Показалось, пьян он, этот черный. Глаза выкатывает, надсаживается, как полоумный.
— Хватит! — орет бешено. — Один царь, другой, царицы, княжны, государыни, растак их да разэдак! А мы? Опять? Не-е-ет! Раз оно так пошло, так пускай само и идет! Без никого. Мы думали — так. А оно — вот как! Чтоб этот Димитрий нам только для вида, а сам — ни-ни! А он? Вожжи подбирать, властей сажать? Да еще как Москвы и не видать.

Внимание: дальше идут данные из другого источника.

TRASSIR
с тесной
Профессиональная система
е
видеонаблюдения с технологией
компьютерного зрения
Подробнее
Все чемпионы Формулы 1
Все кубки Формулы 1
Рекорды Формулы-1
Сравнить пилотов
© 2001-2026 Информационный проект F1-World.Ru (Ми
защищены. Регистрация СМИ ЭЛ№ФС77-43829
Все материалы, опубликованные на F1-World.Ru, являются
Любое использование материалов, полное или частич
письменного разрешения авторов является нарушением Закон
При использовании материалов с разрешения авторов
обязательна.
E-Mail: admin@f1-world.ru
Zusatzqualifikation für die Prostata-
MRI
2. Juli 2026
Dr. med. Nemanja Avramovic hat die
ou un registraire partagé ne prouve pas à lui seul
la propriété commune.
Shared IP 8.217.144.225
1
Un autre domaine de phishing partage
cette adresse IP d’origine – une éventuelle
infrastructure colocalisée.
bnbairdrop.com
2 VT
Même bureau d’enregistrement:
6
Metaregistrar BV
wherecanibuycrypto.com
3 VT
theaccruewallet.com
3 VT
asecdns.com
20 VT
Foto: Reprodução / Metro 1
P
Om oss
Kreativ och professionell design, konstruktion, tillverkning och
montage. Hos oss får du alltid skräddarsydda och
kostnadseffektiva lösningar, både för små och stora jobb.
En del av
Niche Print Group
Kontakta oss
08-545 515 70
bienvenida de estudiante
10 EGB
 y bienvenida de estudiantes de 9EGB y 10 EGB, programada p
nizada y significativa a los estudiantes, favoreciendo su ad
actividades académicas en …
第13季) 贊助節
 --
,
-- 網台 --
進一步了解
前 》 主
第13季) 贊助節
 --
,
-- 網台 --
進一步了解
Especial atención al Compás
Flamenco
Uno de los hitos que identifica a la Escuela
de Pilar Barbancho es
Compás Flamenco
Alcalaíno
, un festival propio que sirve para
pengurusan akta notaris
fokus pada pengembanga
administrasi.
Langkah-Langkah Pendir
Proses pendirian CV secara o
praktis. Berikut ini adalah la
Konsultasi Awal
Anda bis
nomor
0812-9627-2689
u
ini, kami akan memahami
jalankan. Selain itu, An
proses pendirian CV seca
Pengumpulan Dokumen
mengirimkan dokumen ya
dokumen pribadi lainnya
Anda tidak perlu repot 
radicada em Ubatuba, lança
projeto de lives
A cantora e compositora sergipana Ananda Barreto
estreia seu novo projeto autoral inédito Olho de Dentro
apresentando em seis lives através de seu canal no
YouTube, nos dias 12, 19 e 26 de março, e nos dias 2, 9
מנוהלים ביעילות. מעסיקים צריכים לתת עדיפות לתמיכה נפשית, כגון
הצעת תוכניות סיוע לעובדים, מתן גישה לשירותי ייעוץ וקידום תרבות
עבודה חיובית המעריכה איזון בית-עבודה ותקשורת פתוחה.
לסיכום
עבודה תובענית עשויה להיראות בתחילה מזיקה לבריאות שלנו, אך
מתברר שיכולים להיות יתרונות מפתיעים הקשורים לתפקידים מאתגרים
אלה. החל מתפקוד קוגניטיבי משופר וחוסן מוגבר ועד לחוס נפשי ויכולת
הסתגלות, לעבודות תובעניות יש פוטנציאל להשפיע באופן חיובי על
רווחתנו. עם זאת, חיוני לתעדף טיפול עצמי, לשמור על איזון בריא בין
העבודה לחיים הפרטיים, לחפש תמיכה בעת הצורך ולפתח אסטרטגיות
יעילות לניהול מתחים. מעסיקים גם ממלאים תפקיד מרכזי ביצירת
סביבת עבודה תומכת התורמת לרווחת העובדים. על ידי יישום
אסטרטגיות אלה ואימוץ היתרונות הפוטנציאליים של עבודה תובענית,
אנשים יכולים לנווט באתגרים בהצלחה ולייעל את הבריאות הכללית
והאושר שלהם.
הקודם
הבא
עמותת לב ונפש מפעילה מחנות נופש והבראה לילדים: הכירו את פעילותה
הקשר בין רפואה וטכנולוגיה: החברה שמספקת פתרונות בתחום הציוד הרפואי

А ну — Москва ему достанется, что тогда? Тогда, знаем, нас в бараний рог… Да и какой он Димитрий?
Он пьяно захохотал, покачнулся в седле.
— Уезжай! — закричал вдруг на Марину, наливаясь кровью. — Уезжай на все четыре, без тебя авось и ему конец придет!..
Марина сидела бледная как смерть, глаза ее горели. Она встала:
— Не сама, — выговорила с трудом по-русски. — Звали. И присягнули мне…
— Присягнули? — закричал опять черный. — То не в счет. Мы теперь никому… Дураков нет… Мужиков грабить? А царей, князей, бояр держать? Нет! Нам князей, бояр самих пощупать. Мы и Москву не обойдем. Мы ее по бревну раскатаем, выграбим, уйдем, волю устроим. Чтоб нигде, никого, чтоб над нами — один бог!
— Не в счет? — звонко выкрикнула Марина. — Так есть. Если знатные воины не помнят, что клялись, я тоже забыть должна. Едем! Гони! — она толкнула меня в спину, упала на сиденье.
Я повернул карету, гикнул, дернул вожжи, погнал.
Воры закричали: «Любо! Любо! Езжай!» — и, смеясь, перекликаясь, тронулись вместе с ляхами следом, потянули с собой и черного. Он, кажется, упирался, а лик у него был будто опрокинутый, остолбенелый.
Скакали шибко.
— Славнейший свой город, Москву, раскатать по бревнам желают, — в смятении, сама с собой говорила Марина. — Отчего?
Меж тем черный, цыган, опоминаться стал, заторопился, закричал:
— В тушинский стан не смей! Не смей, говорю, стой! Наладить ее отсюда или здесь отделать! Останови!
Куда там! Кони у меня борзы были. Пустил вовсю. Летят, как ветер. Однако и черный не плох будь, изловчился на одной прогалине, вырвался вперед, подскочил с правой руки, ну меня за вожжи хватать.
— Стой!
Ах, думаю, сатана! Это, значит, кого отделать? А кого раскатать? И что тебе надо? И с кем ты и за кого? За воров или против? Или еще пущий вор?